Although Pakistan are in poor form West Indies are one of the weakest Test teams in the world, placed eighth out of ten in the Test rankings and having not won a series against a team other than Bangladesh and Zimbabwe since July 2012. The pitches in the Caribbean in recent years have been slow and low which has produced cricket that is likely to suit Pakistan’s patient style of play under Misbah-ul-Haq—the economy rate of seam bowlers since January 2010 is lower in the Caribbean than on any other continent. Pakistan, who were top of the Test rankings only seven months ago before spiralling into their losing streak, will certainly start the series as favourites.
However, this series is not a foregone conclusion. West Indies started Pakistan’s run of six consecutive defeats when they beat them in the third Test of their series in the UAE last October and will recognize that Pakistan are a team in the middle of a lean run and possibly distracted by two major retirements.
Although the pitches are likely to suit Pakistan’s strategy, they will also provide an opportunity to the West Indies batsmen to frustrate a Pakistani bowling attack that recorded its second highest combined series bowling average in their most recent series v Australia.

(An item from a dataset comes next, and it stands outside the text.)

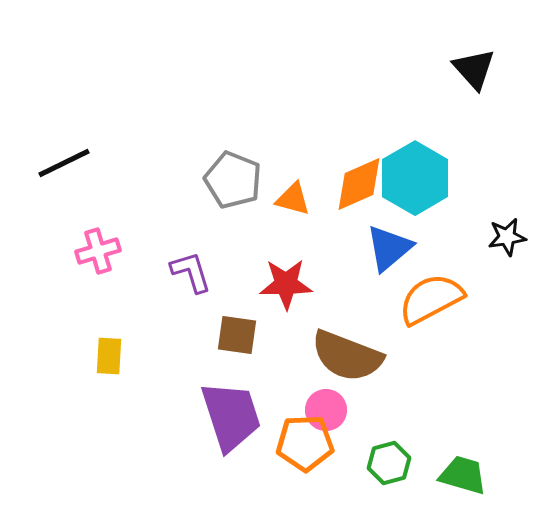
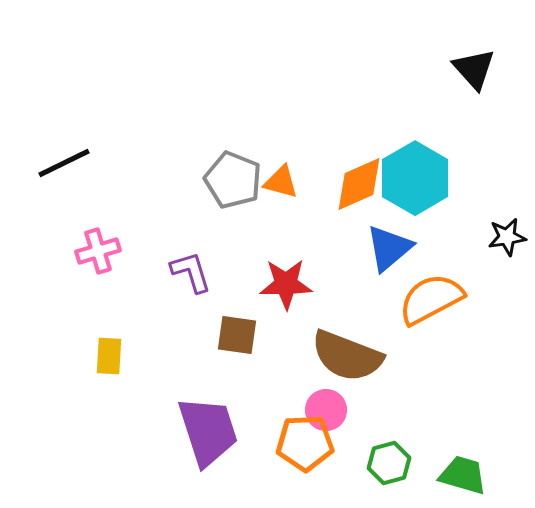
orange triangle: moved 12 px left, 17 px up
purple trapezoid: moved 23 px left, 15 px down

On such pitches, where runs are earned through patience and concentration, the series may come down to how each team’s respective bowling attacks fare on pitches that demand skill to dislodge those at the crease.
From Pakistan’s perspective, therefore, this is an important series for Mohammad Amir. Since his comeback to Test cricket in Pakistan’s first Test against England at Lord’s last July Amir averages more runs per wicket in Test cricket (41.60) than any of Pakistan’s other four seamers: Wahab Riaz (33.81), Sohail Khan (33.84), Imran Khan (35.25) and Rahat Ali (35.25). This series, in which the old guard of Misbah and Younis finally bow out, offers Amir the chance to take the lead in Pakistan’s new era.